For ice-containing clouds, we find a tendency towards more cloud ice and more fully glaciated clouds with increasing n_INP that cannot be explained by the increasingly lower T_top of supercooled-liquid, mixed-phase, and fully glaciated clouds alone. This finding is in agreement with earlier studies in which n_INP is approximated by the concentration of mineral dust from aerosol transport modelling and reanalysis (Seifert et al., 2010; Villanueva et al., 2020).

The purpose of this publication is to present the novel C×C approach and its first preliminary results for low-level liquid and mixed-phase clouds from application to 1 year of data over a comparably small section of the full Earth disc covered by MSG-SEVIRI. A more comprehensive application of the C×C approach requires a significant increase in the volume of data that is available for detailed analysis, including further stratification according to meteorological parameters to better confine cloud-controlling factors. In future work, the strong limitation in data yield imposed by the matching and quality assurance constraints will be addressed by

1. extending the considered time period to exploit the full length of the time series of coinciding MSG and CALIPSO satellite observations from 2006 to 2023. Given a comparable success rate as for 2014, this would provide a 17-fold increase in the volume of the matched aerosol–cloud data set for the region considered so far.

2. shifting or widening the study region within MSG-SEVIRI's field of view. This allows one to cover different cloud regimes, assessing the impact of different dominating aerosol types and evaluating results with independent data from regional field experiments with the overall driver of increasing the robustness of our findings.

3. adapting the cloud screening method to consider a larger set of cloud types such as cirrus and deep convection. These cloud types have rarely been considered in spaceborne studies, and the C×C approach might provide a step forward in that respect, particularly regarding aerosol effects on cloud glaciation.

4. expanding the application to other geostationary sensors that cover further regions of the globe. This includes coverage of the Americas with GOES-R ABI and of eastern Asia by the Advanced Himawari Imager (AHI; Bessho et al., 2016) aboard JAXA’s Himawari-8 – implicitly supporting items 1 and 2 above.
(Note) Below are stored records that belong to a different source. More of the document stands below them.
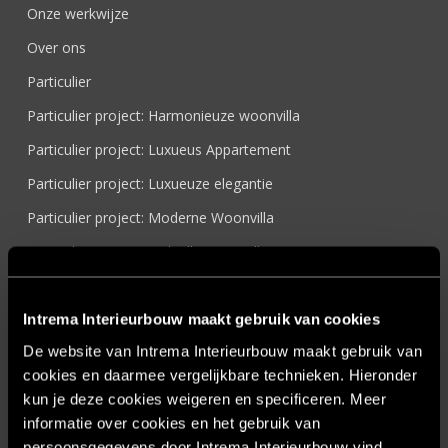
Onze werkwijze
Over ons
Particulier
Particulier project: Harmonieuze woonvilla
Particulier project: Luxueus Appartement
Particulier project: Luxueuze elegantie
Particulier project: Moderne Woonvilla
Particulier project: Stijlvolle Woonvilla
Particulier project: Woonvilla met exclusief maatwerk
Projecten
Intrema Interieurbouw maakt gebruik van cookies
De website van Intrema Interieurbouw maakt gebruik van
Referenties
cookies en daarmee vergelijkbare technieken. Hieronder
Samenwerken
kun je deze cookies weigeren en specificeren. Meer
Sensire
informatie over cookies en het gebruik van
persoonsgegevens door Intrema Interieurbouw vind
Both sensors also feature an improved spatial and temporal resolution compared to MSG-SEVIRI.

5. adapting the retrieval of cloud-relevant aerosol properties to spaceborne lidar missions beyond CALIPSO, such as the Atmospheric Lidar on the Earth Cloud, Aerosol and Radiation Explorer (EarthCARE; Wehr et al., 2023), which is set for launch in 2024, to extend the time range that can be considered for ACI studies with the C×C approach and to provide continuity of data in times of decreasing aerosol concentrations (Quaas et al., 2022).

6. refining and further developing the methods for assessing different ACI mechanisms from the inferred data set of matched aerosol–cloud cases. The added time dimension related to resolving cloud development calls for dedicated and creative analysis approaches that best exploit the novel information.
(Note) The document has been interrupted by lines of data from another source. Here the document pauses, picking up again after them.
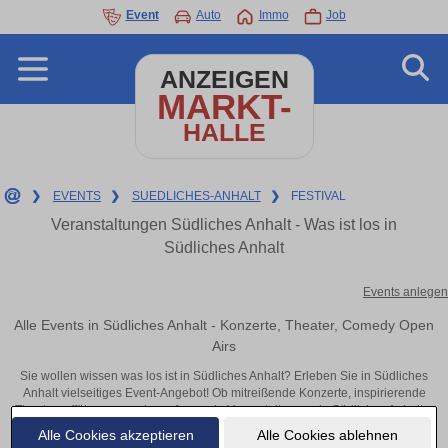
Event
Auto
Immo
Job
ANZEIGEN
MARKT-
HALLE
❯
EVENTS
❯
SUEDLICHES-ANHALT
❯
FESTIVAL
Veranstaltungen Südliches Anhalt - Was ist los in
Südliches Anhalt
Events anlegen
Alle Events in Südliches Anhalt - Konzerte, Theater, Comedy Open
Airs
Sie wollen wissen was los ist in Südliches Anhalt? Erleben Sie in Südliches
Anhalt vielseitiges Event-Angebot! Ob mitreißende Konzerte, inspirierende
Theateraufführungen oder aufregende Veranstaltungen in Südliches Anhalt –
hier finden alles im Überblick und Tickets.
Alle Cookies akzeptieren
Alle Cookies ablehnen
For now, auxiliary information on meteorological parameters such as temperature, humidity, and pressure is taken from the CALIPSO aerosol profile product, as it is also needed for deriving CCN and INP concentrations. Future developments of our methodology will include a more comprehensive consideration of meteorological information – specifically of confounding factors such as relative humidity, lower tropospheric stability, and vertical velocity – from meteorological reanalysis data.
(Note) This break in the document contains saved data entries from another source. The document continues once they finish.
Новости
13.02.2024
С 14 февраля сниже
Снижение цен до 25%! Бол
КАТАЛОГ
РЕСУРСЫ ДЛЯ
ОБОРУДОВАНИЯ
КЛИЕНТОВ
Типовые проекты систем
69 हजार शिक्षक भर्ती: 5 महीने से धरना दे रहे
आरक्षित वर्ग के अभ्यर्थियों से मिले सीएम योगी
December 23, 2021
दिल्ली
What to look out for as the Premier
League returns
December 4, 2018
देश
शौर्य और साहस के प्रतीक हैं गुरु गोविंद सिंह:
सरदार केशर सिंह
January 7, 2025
Finally, continuity to the MSG-SEVIRI-CALIPSO data matching and advanced data products from next-generation sensors will soon be available in the form of combining geostationary observations with the Flexible Combined Imager (FCI) on Meteosat Third Generation (MTG-I1; Holmlund et al., 2021), which was launched in 2022, with the polar-orbiting lidar observations provided by EarthCARE, which is currently on schedule for launch in May 2024.